Con once años, bajo la sombra de un algarrobo de Santa Cruz de Marchena, había devorado páginas de Julio Verne y de Dumas. Después se hizo escritor proletario y consiguió vivir un tiempo de trabajos por encargo, de su pluma prolífica dedicada a escribir cuentos y novelitas del Oeste americano: como un Marcial Lafuente mediterráneo, como una Corín Tellado entre sheriff y forajidos.
En una tierra de pintores, pocos son los almerienses que han podido vivir, de verdad, de la literatura (buena o mala). Angel Cazorla Olmo, con el seudónimo de ‘Kent Wilson’, consiguió hacerlo. Y durante bastantes años. Nació en Santa Cruz en 1930 en una familia de labradores humildes. A los 15 años decidió marcharse (como tantos) a Cataluña caminando sobre el trapecio de varios oficios. Sufrió calamidades, pero las enjugaba en ratos interminables de lectura la biblioteca pública de Tarrasa. Hasta que se le secaban los ojos. Practicó el boxeo, el teatro y emigró a Bélgica como albañil. Al volver a Barcelona es cuando se lanzó a la aventura de escribir literatura popular publicando más de un centenar de relatos de western y aventuras, como las que había soñado de niño mirando el desierto de Tabernas.

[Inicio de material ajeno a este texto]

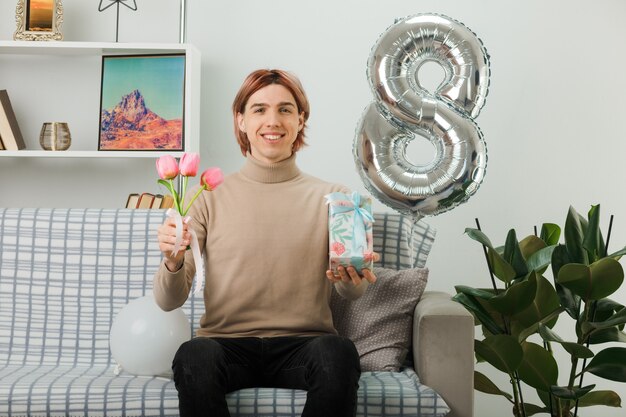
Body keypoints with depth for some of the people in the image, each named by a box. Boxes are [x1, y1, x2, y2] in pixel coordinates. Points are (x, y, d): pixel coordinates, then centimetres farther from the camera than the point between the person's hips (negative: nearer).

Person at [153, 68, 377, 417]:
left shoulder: (331, 197, 7)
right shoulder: (209, 197, 5)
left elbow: (352, 292, 0)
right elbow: (170, 301, 0)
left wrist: (354, 279, -24)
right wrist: (173, 262, -22)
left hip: (302, 345, 1)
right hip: (227, 345, 0)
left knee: (338, 353, -33)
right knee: (194, 357, -33)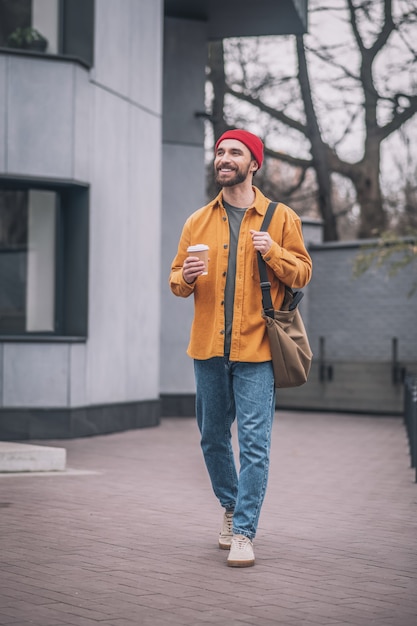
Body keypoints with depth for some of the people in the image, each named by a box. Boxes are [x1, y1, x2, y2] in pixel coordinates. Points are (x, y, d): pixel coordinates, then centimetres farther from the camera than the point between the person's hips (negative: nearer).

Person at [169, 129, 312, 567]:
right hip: (208, 348, 4)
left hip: (256, 349, -3)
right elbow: (176, 278, 14)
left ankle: (244, 532, -3)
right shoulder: (198, 222, 11)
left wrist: (273, 252, -15)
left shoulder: (280, 218, 4)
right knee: (212, 437, 12)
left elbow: (302, 274, 3)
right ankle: (231, 506, 33)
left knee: (254, 442, -8)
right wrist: (184, 278, -9)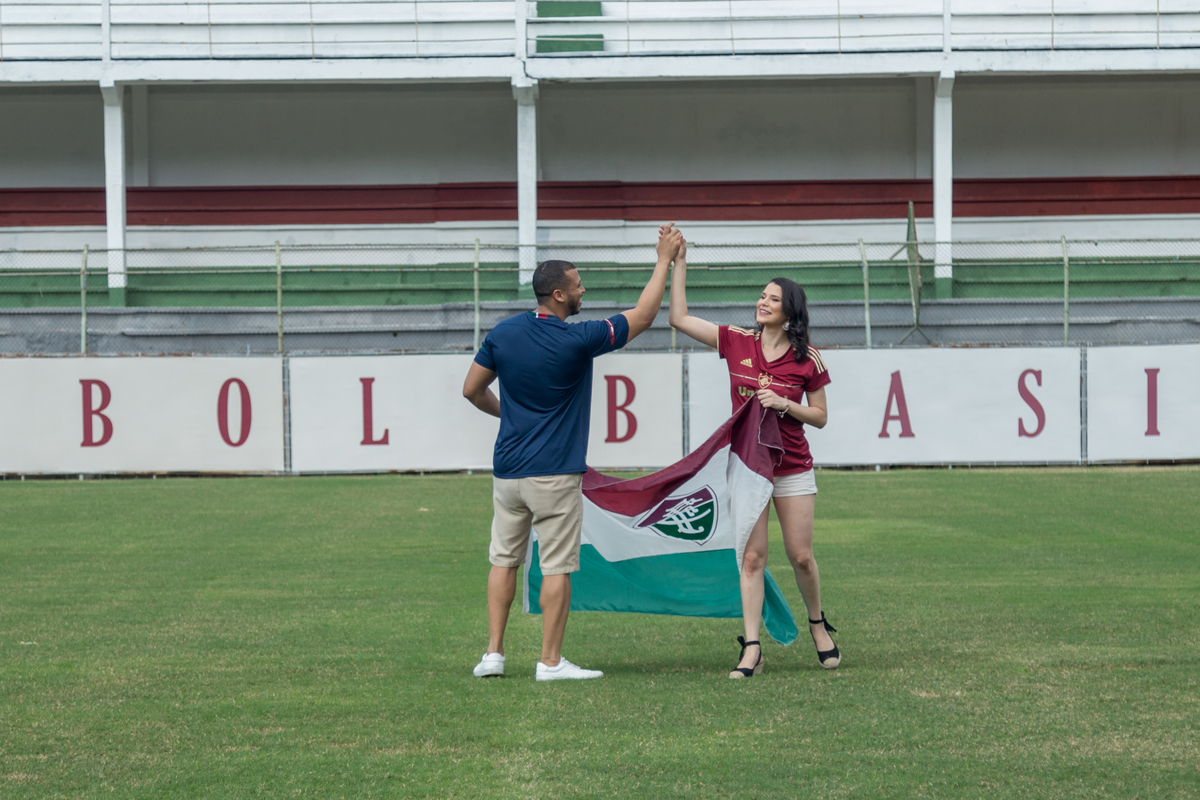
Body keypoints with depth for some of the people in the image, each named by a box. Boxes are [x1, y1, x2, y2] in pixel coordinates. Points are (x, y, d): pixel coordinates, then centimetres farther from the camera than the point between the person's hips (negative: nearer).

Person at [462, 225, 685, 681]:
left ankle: (493, 654, 11)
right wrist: (665, 260, 4)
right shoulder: (577, 341, -14)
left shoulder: (504, 333, 1)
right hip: (554, 474, -5)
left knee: (504, 560, 13)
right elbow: (643, 317, -4)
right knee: (556, 567, 1)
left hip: (507, 470, 5)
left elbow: (472, 390, 10)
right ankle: (550, 661, 2)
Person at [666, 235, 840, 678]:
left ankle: (818, 625, 31)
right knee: (752, 556, -3)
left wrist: (783, 404, -15)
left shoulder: (807, 359, -3)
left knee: (801, 556, 5)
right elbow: (679, 318, 1)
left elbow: (820, 417, 2)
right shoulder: (737, 342, 1)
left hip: (792, 467, -1)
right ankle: (751, 649, -3)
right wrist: (678, 264, -3)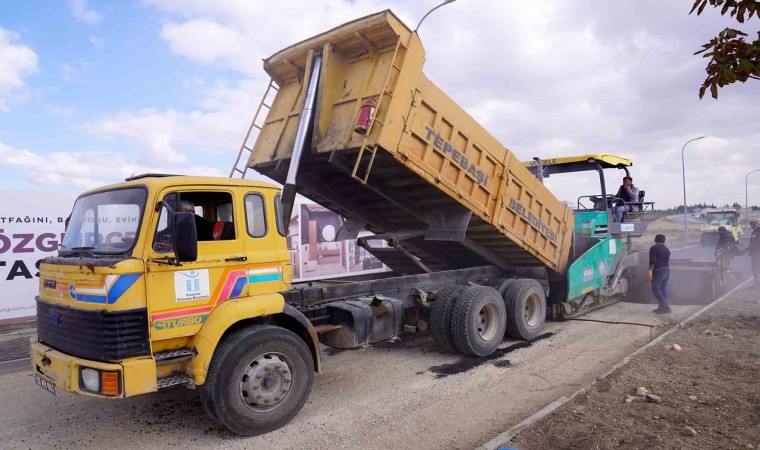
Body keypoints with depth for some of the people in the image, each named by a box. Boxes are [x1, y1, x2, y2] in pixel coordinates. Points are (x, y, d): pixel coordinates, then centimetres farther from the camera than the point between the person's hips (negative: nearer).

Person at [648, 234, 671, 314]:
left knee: (656, 289, -6)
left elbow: (652, 261, -17)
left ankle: (665, 306, -15)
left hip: (658, 271, -8)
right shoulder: (666, 249, 16)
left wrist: (650, 272, -19)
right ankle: (662, 307, 11)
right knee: (663, 289, 10)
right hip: (667, 270, 8)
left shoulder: (653, 248, -7)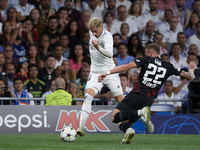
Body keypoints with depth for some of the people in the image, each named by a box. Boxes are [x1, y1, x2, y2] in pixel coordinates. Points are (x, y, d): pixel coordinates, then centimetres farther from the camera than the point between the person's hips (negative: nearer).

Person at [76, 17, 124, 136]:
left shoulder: (107, 37, -19)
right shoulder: (92, 33, 1)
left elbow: (109, 53, -39)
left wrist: (98, 48, -55)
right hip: (95, 73, 4)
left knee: (121, 100, -4)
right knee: (88, 94, -20)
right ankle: (81, 127, -32)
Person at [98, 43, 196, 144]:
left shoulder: (146, 60, 6)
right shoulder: (168, 67, 14)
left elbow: (126, 67, -5)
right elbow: (189, 77, 20)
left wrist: (107, 73, -7)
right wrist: (191, 70, 44)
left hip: (137, 94, -4)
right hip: (148, 100, 4)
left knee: (114, 117, -2)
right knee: (124, 120, 16)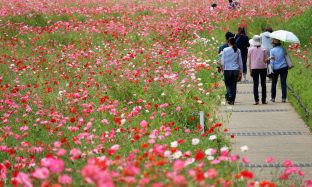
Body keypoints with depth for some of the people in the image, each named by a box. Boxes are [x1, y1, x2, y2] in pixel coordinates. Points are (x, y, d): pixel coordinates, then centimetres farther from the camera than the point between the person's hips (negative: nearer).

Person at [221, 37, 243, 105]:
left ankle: (229, 96, -15)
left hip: (227, 69, -2)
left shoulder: (225, 50, -4)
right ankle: (232, 100, 8)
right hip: (235, 69, 2)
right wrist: (240, 72, 11)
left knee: (228, 84, 7)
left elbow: (222, 61, -3)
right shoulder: (238, 50, 2)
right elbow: (240, 62, 5)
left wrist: (223, 70, 5)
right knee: (234, 85, 7)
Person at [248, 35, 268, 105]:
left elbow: (249, 61, -2)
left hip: (254, 68, -1)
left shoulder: (250, 49, -3)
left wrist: (250, 70, 3)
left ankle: (256, 100, -11)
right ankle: (264, 100, 15)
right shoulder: (263, 49, -3)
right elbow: (265, 60, -10)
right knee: (263, 84, 12)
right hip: (263, 68, 1)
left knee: (255, 84, -1)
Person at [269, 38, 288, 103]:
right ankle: (284, 98, 1)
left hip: (275, 68, -2)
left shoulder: (272, 50, -8)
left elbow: (272, 61, -8)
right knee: (283, 83, 4)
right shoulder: (282, 49, -1)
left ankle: (273, 98, 18)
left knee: (274, 83, 13)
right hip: (284, 67, 2)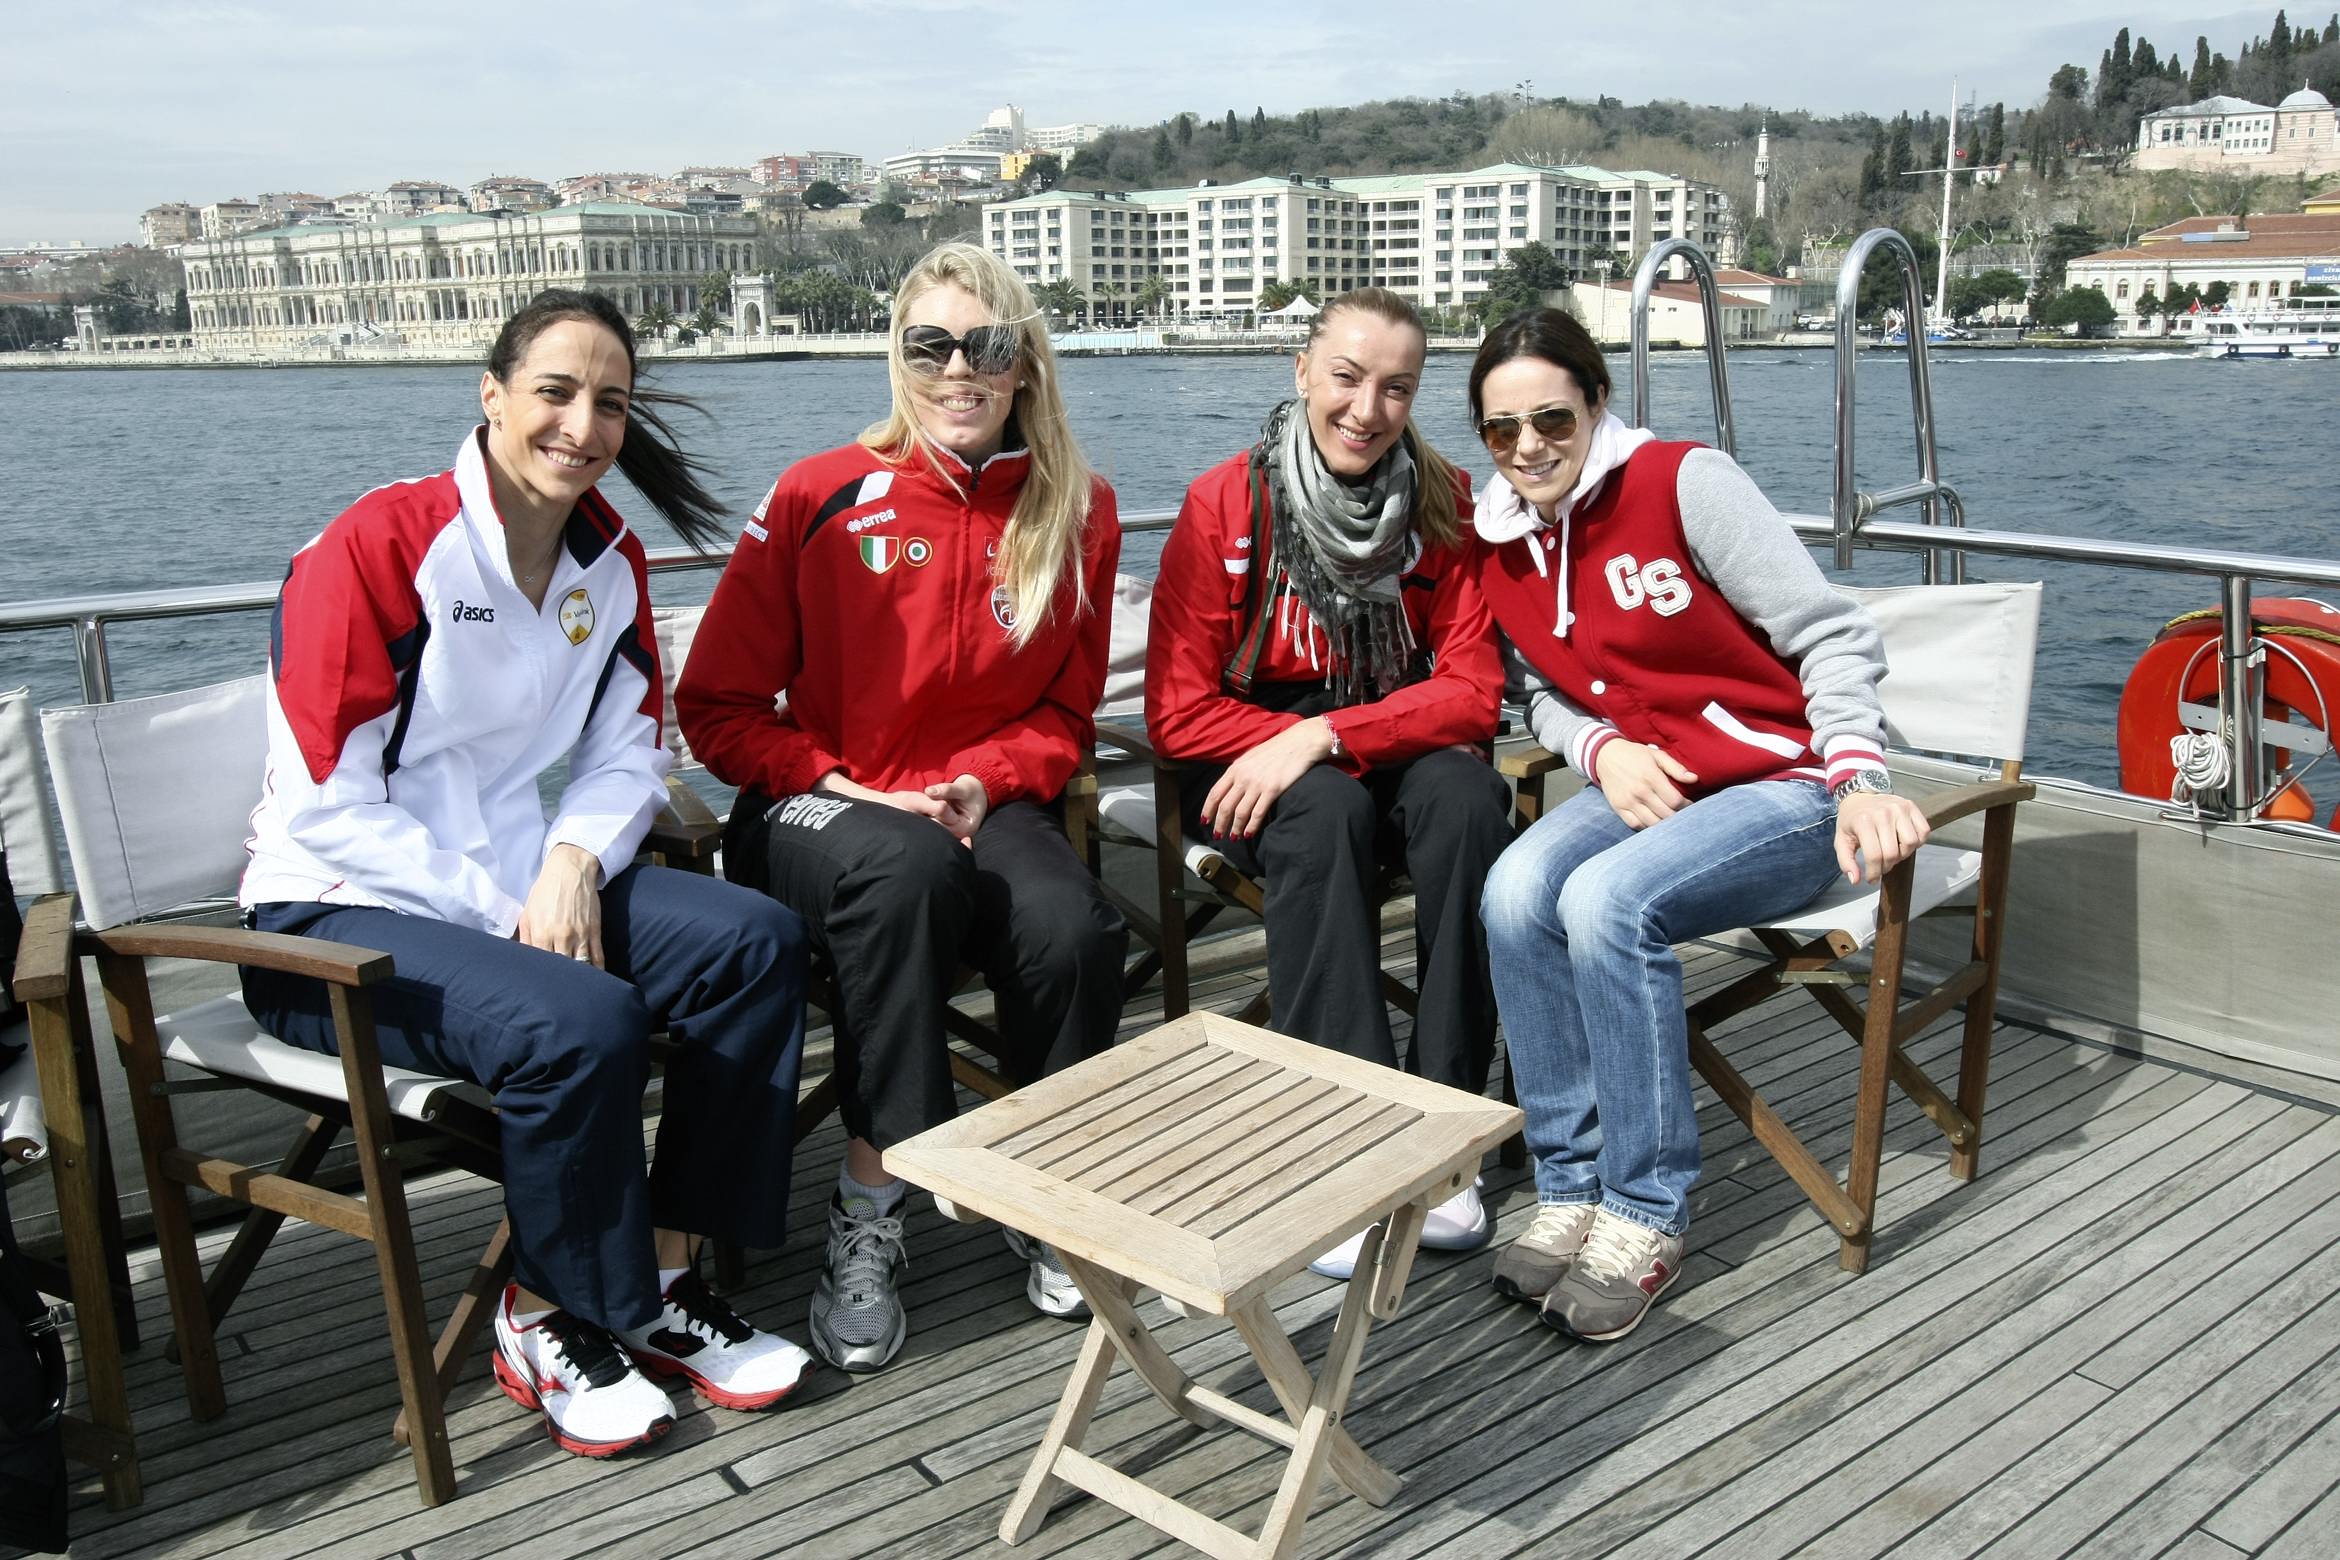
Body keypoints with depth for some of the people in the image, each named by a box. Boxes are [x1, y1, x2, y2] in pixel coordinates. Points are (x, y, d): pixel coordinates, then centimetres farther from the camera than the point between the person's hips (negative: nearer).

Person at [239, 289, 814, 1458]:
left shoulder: (608, 560, 5)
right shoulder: (378, 547, -15)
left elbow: (628, 753, 8)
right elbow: (326, 810, -17)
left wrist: (574, 862, -13)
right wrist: (504, 914, -18)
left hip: (530, 883, 7)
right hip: (336, 918, -6)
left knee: (755, 942, -15)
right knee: (579, 1018, -32)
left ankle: (663, 1278, -4)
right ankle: (548, 1319, -5)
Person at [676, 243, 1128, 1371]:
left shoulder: (1076, 514, 5)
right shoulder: (820, 497, -2)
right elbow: (717, 706, 1)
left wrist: (983, 783, -8)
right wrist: (839, 785, -14)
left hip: (985, 803, 2)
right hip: (819, 804, -2)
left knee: (1071, 928, -31)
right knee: (912, 869, -38)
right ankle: (870, 1208, -22)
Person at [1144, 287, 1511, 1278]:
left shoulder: (1445, 504, -6)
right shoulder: (1225, 502, -11)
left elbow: (1471, 693, -11)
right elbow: (1178, 709, -10)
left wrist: (1325, 736, -24)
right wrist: (1301, 751, -22)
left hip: (1399, 750, 2)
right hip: (1254, 769, -2)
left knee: (1466, 795, -31)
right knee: (1326, 812, -35)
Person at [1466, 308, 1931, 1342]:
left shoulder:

Eran aquellas novelitas de a duro, de rápido consumo, colgadas de un cordel, que se intercambiaban como cromos en los kioscos de la época. La editorial le urgía y él las producía, una por mes, aporreando incansablemente de madrugada su vieja Remington.
Volvió a su pueblo natal, a llenarse de sol, sin pretensiones, humilde como un caracol, este jornalero de la letra impresa, este fénix de los ingenios almeriense en versión low cost.